In the latest Bayfield Training Webinar, Sonia Martin-Gutierrez, in collaboration with John Wolfendale, present: Why build an energy-efficient home. 

To begin, John outlines the primary reason to build an energy-efficient home. Simply put, energy-efficient homes are more comfortable, less expensive to build and operate, worth more, and help save the planet.

Next, John reviewed each of these factors individually. Firstly, John argues energy-efficient houses are more comfortable—of course, comfort is inherently subjective. However, it can be broken down to include a few tangible factors, such as a combination of temperature, humidity, and air movement.

Why is an energy-efficient home more comfortable?

Next, John expands that comfort can be further scrutinized via the Passive House standards.

Passive houses came out of Northern Europe. Specifically, a passive house is a voluntary standard for energy efficiency in a building, which reduces the building’s ecological footprint. It results in ultra-low energy buildings that require little energy for space heating or cooling. Passive houses are built to a rigorous voluntary standard, with superinsulation, low-volume heat recovery ventilation systems, and tightly controlled air infiltration rates, which combine to make sure the building’s carbon footprint is as small as possible. Consequently, a building can manage without conventional heating systems.

With this in mind, John reverted to the question of comfortability. Specifically, a passive house can provide comfort in various ways. For example, the house will be cool in the summer and warm in the winter. Moreover, it will have cleaner, healthier air quality inside—finally, peace and quiet when the windows are shut.

Why is an energy-efficient home less expensive?

John explains that an energy efficient house is less expensive to build through a case study of a Villa he was involved in building in Marbella.

The Villa is on the grid; thus, it can be supplemented by grid electricity. The entire renewable energy system is photovoltaic panels. It has electricity to provide hot water for the kitchen and bathroom in the winter and summer to provide air conditioning.

John also provided a financial analysis. The present value of all the costs without the system is €115,000. And the present value of all the costs with the system is €94,000. John emphasizes that before deciding to build an energy-efficient home one must engage in a NPV analysis of all the costs involved.

Why is an energy-efficient home worth more?

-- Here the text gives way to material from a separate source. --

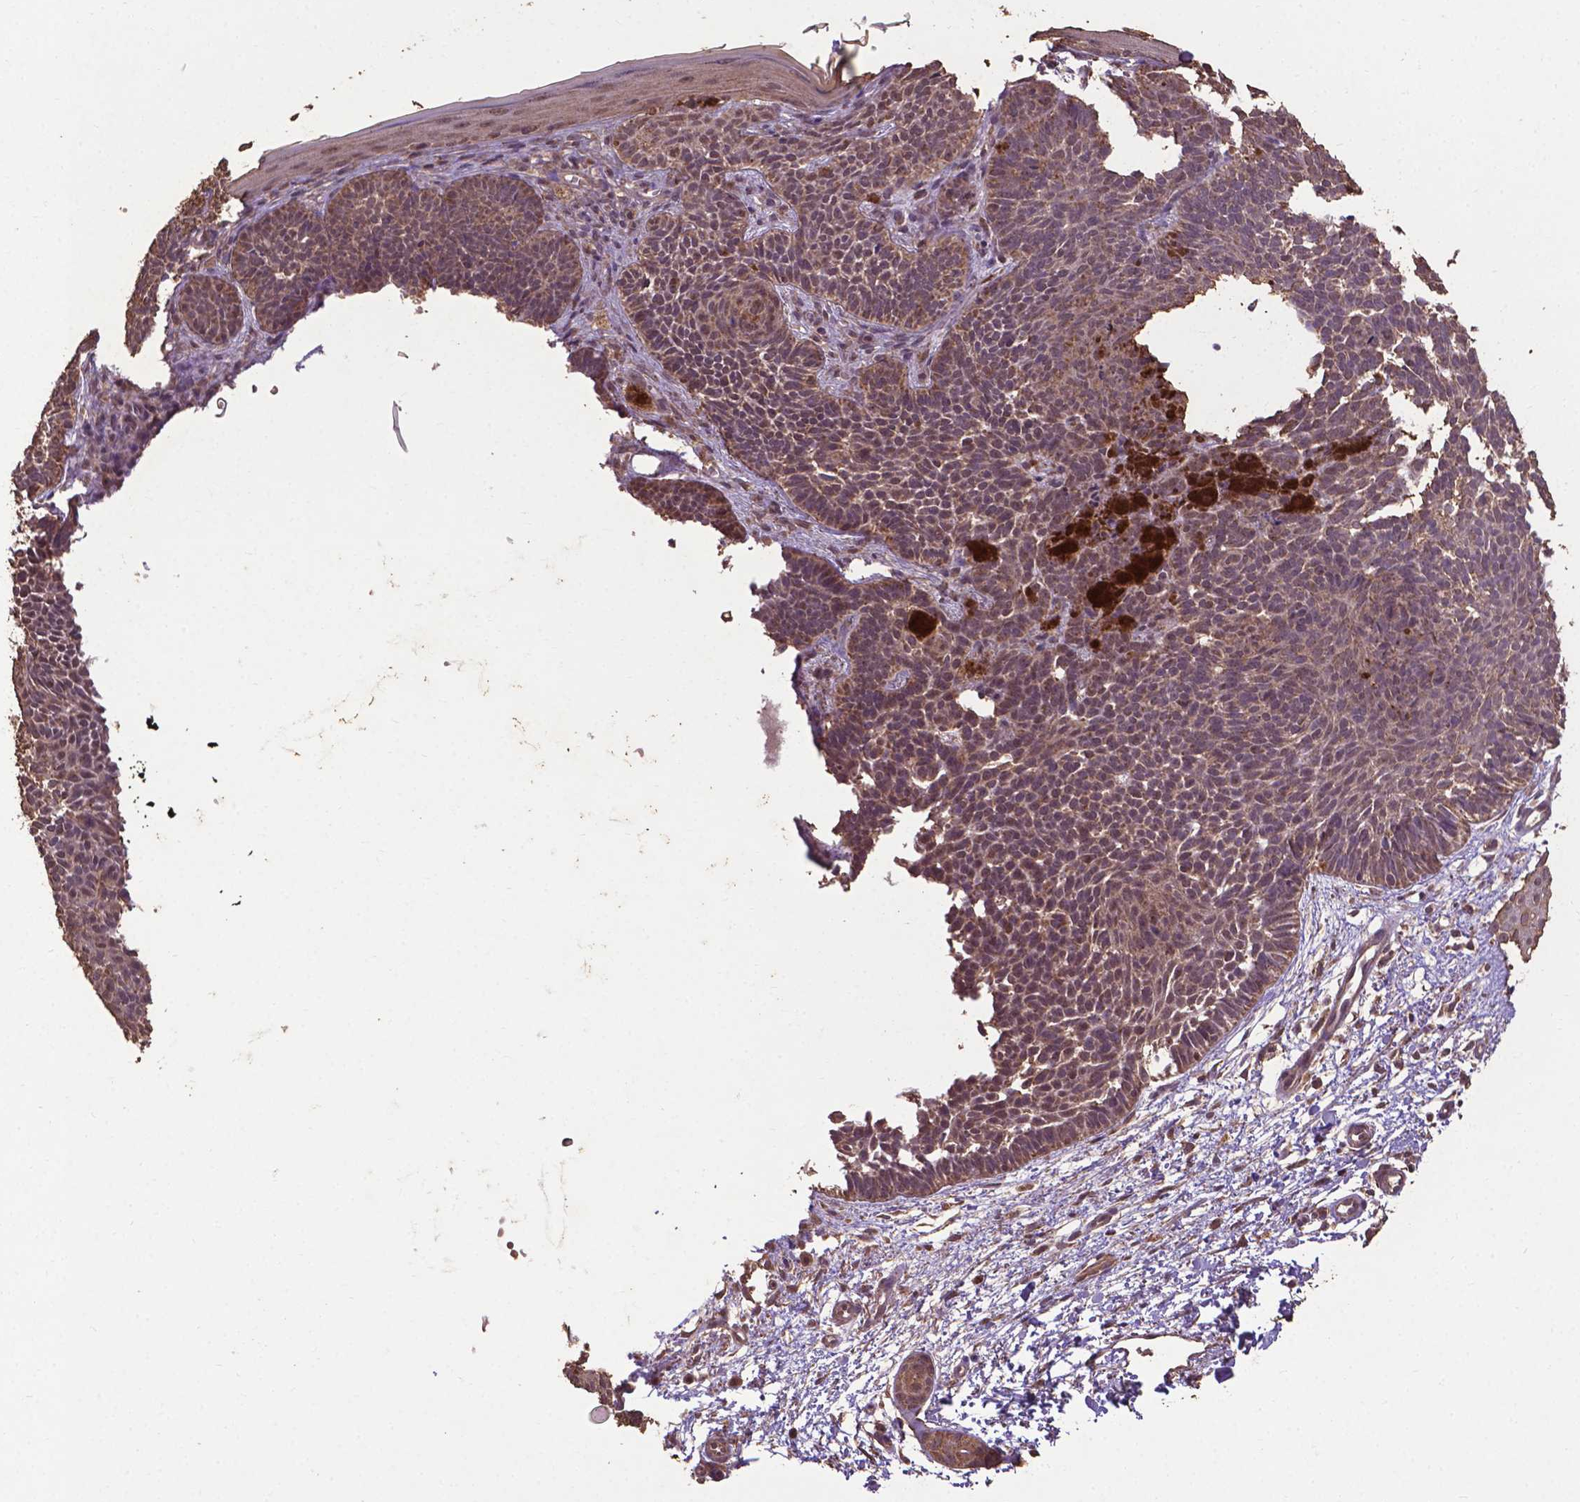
{"staining": {"intensity": "moderate", "quantity": ">75%", "location": "cytoplasmic/membranous"}, "tissue": "skin cancer", "cell_type": "Tumor cells", "image_type": "cancer", "snomed": [{"axis": "morphology", "description": "Basal cell carcinoma"}, {"axis": "topography", "description": "Skin"}], "caption": "Skin basal cell carcinoma stained for a protein displays moderate cytoplasmic/membranous positivity in tumor cells.", "gene": "DCAF1", "patient": {"sex": "female", "age": 85}}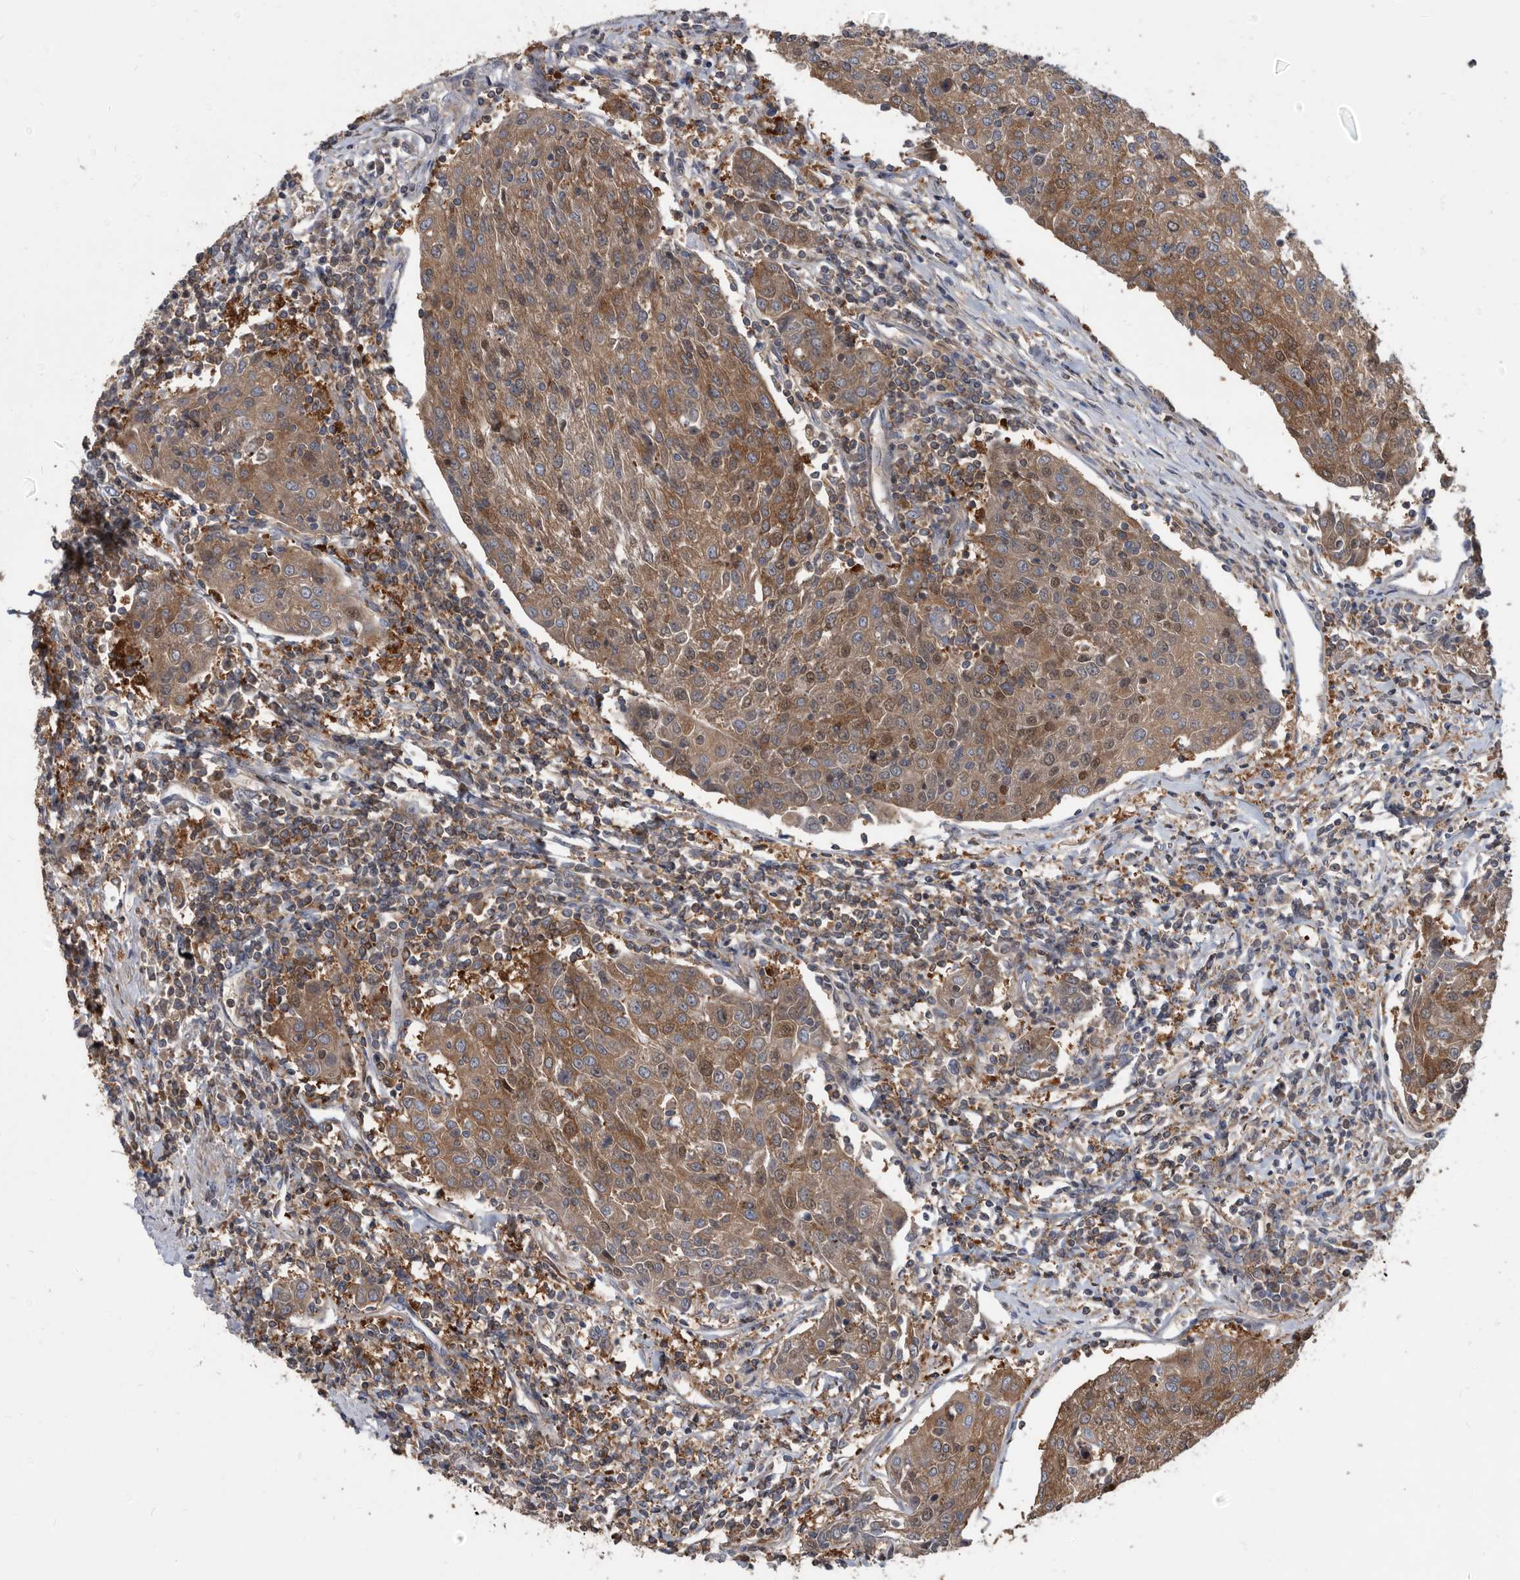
{"staining": {"intensity": "moderate", "quantity": "25%-75%", "location": "cytoplasmic/membranous"}, "tissue": "urothelial cancer", "cell_type": "Tumor cells", "image_type": "cancer", "snomed": [{"axis": "morphology", "description": "Urothelial carcinoma, High grade"}, {"axis": "topography", "description": "Urinary bladder"}], "caption": "A micrograph of human urothelial cancer stained for a protein reveals moderate cytoplasmic/membranous brown staining in tumor cells.", "gene": "APEH", "patient": {"sex": "female", "age": 85}}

John concedes that the claim that energy-efficient homes are worth more is a bold claim. Nonetheless, some research argues that people will pay more for an energy-efficient home. For example, John cites a journal article from 2012, arguing that energy-efficient homes are 9% more valuable than non-energy efficient homes. Moreover, The Guardian published a survey in 2016 in which 89% of people would pay more for an energy-efficient home.

This raises the question of why people value energy-efficient homes more? As John explains, it is due to several interrelating factors. Namely, with energy prices rising, people see energy efficient homes as less costly to run. Moreover, having an energy-efficient home also helps individuals lower their carbon footprint, especially in a world that is increasingly facing the reality of the effects of global warming. Furthermore, John explains that tax regimes are increasingly are likely to favour energy-efficient homes.

How does an energy efficient home help save the planet?

To conclude, John emphasizes that an energy-efficient home has a direct effect on saving the planet. Specifically, energy-efficient homes provide some of the most effective means of achieving a range of global goals, such as addressing climate change and creating sustainable and thriving communities. Energy-efficient homes have the potential to not only reduce or eliminate negative impacts on the environment, by using less water, energy, or natural resources, but they can also have a positive effect on the environment by generating their own energy.

Finally, John provided an outlook on future trends in energy-efficient homes. As John explained, he believes the future will see lots of photovoltaic production of electricity. For example, the Tesla roof tiles that lock into each other. John argues that we will increasingly see photovoltaic electricity from all the outside surfaces of buildings, and every home will have a battery and an electric car that will work in tandem.